Everyday in our railway hospitals, thousand doses of PPI ( the so called gas medicines ( Pantop, Rabez and DSRs) are dispensed. These drug molecules are broken down by an enzyme called CYP2C19 inside the liver. The speed with which people degrade the drug inside their liver is different. The rapid metabolizers require significantly higher or more frequent doses to successfully cure stomach ulcers, while poor metabolizers clear the drug slowly, making normal over-the-counter doses highly effective for them. Therefore, 50% of our beneficiaries always complain that the supplied drug is substandard. The confusion resides not in the drug but in the genes of the recipient.
Genetics vs. Genomics: Zooming In on the Blueprint
While they sound similar, genetics and genomics look at your body through two very different lenses.
The Era of Genetics
Modern genetics took shape in the mid-1800s with the laws of inheritance discovered by Gregor Mendel. Mendel was an Austrian friar who spent years meticulously breeding thousands of pea plants in his quiet monastery garden. Driven by a passionate curiosity about why certain traits—like wrinkled seeds or purple flowers—skipped generations, he mapped the basic rules of heredity.

» Information supplied

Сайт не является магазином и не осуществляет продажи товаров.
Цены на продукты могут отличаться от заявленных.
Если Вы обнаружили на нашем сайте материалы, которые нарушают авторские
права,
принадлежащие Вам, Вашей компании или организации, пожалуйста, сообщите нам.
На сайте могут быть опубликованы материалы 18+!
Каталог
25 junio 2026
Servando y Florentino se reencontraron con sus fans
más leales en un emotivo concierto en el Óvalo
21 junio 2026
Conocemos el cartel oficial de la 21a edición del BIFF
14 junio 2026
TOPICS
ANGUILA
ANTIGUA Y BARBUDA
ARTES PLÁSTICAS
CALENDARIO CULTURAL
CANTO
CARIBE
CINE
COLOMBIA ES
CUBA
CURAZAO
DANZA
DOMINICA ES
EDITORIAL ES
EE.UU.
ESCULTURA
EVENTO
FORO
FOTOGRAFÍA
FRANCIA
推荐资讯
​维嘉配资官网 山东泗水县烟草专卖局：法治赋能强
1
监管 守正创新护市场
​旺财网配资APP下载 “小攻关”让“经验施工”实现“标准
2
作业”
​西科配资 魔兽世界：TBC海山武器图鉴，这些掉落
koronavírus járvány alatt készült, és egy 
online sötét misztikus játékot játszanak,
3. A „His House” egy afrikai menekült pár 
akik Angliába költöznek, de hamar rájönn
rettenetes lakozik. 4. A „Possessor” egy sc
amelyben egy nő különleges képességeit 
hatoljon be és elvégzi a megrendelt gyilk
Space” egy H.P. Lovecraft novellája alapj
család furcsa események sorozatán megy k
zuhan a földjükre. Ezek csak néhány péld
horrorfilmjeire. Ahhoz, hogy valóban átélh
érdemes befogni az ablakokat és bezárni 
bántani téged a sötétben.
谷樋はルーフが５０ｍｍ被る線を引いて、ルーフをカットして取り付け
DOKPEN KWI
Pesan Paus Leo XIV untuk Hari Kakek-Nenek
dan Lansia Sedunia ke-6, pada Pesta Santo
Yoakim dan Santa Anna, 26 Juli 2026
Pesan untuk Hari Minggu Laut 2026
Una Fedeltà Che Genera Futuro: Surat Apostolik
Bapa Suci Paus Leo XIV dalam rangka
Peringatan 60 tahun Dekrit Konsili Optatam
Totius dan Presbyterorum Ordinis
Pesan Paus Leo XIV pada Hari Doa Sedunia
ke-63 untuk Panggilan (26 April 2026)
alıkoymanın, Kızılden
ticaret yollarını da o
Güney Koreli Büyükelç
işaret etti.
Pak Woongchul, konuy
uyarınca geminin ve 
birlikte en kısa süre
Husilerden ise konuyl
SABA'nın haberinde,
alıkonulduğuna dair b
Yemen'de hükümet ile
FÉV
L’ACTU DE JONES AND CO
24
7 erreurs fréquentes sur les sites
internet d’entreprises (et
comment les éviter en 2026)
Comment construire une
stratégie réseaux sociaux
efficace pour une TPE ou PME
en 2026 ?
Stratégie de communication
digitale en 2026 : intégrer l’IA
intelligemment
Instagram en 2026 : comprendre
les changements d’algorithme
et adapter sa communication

» Work request A
Please copy the passage on gas medicines and genetics from "Everyday in our" up to and including "very different lenses.".
» Work request B
Continue the passage on gas medicines and genetics, starting after its last sentence.

» Response area A
Everyday in our railway hospitals, thousand doses of PPI ( the so called gas medicines ( Pantop, Rabez and DSRs) are dispensed. These drug molecules are broken down by an enzyme called CYP2C19 inside the liver. The speed with which people degrade the drug inside their liver is different. The rapid metabolizers require significantly higher or more frequent doses to successfully cure stomach ulcers, while poor metabolizers clear the drug slowly, making normal over-the-counter doses highly effective for them. Therefore, 50% of our beneficiaries always complain that the supplied drug is substandard. The confusion resides not in the drug but in the genes of the recipient.
Genetics vs. Genomics: Zooming In on the Blueprint
While they sound similar, genetics and genomics look at your body through two very different lenses.

» Response area B
Yet, Mendel was working in the dark. He had absolutely no idea what physical molecule actually carried these traits to the next generation. For nearly a century, studying inheritance remained a brilliant but blind procedure.
The Dawn of Genomics
Everything changed in 1953. Sir James Watson and Francis Crick unraveled the double-helix structure of DNA—the twisted-ladder molecule that carries the genetic information of life across thousands of generations.
While genetics focuses on how single traits or diseases are passed down from your parents, genomics is the study of that entire information molecule within you. It is the big-picture view of your complete DNA sequence and how all your genes interact with each other and your environment.
Cancer Therapy: Shifting the Battleground
Perhaps the most revolutionary shift driven by genomics is happening in cancer therapy.
We are learning that cancer is not just one disease, but hundreds of distinct conditions. Historically, we have labeled a cancerous tumor based purely on the organ where it started—like “colon cancer” or “breast cancer.”
Now, doctors use histopathology—examining tumor tissue under a high-powered microscope—alongside genomic sequencing. This reveals something astonishing: a tumor cut from a patient’s colon can actually share the exact same genetic mutations as a specific type of breast cancer.
Because they share the same genetic flaws, they can be defeated by the same weapons. This allows doctors to design a treatment plan based on what a tumor is, rather than just where it lives.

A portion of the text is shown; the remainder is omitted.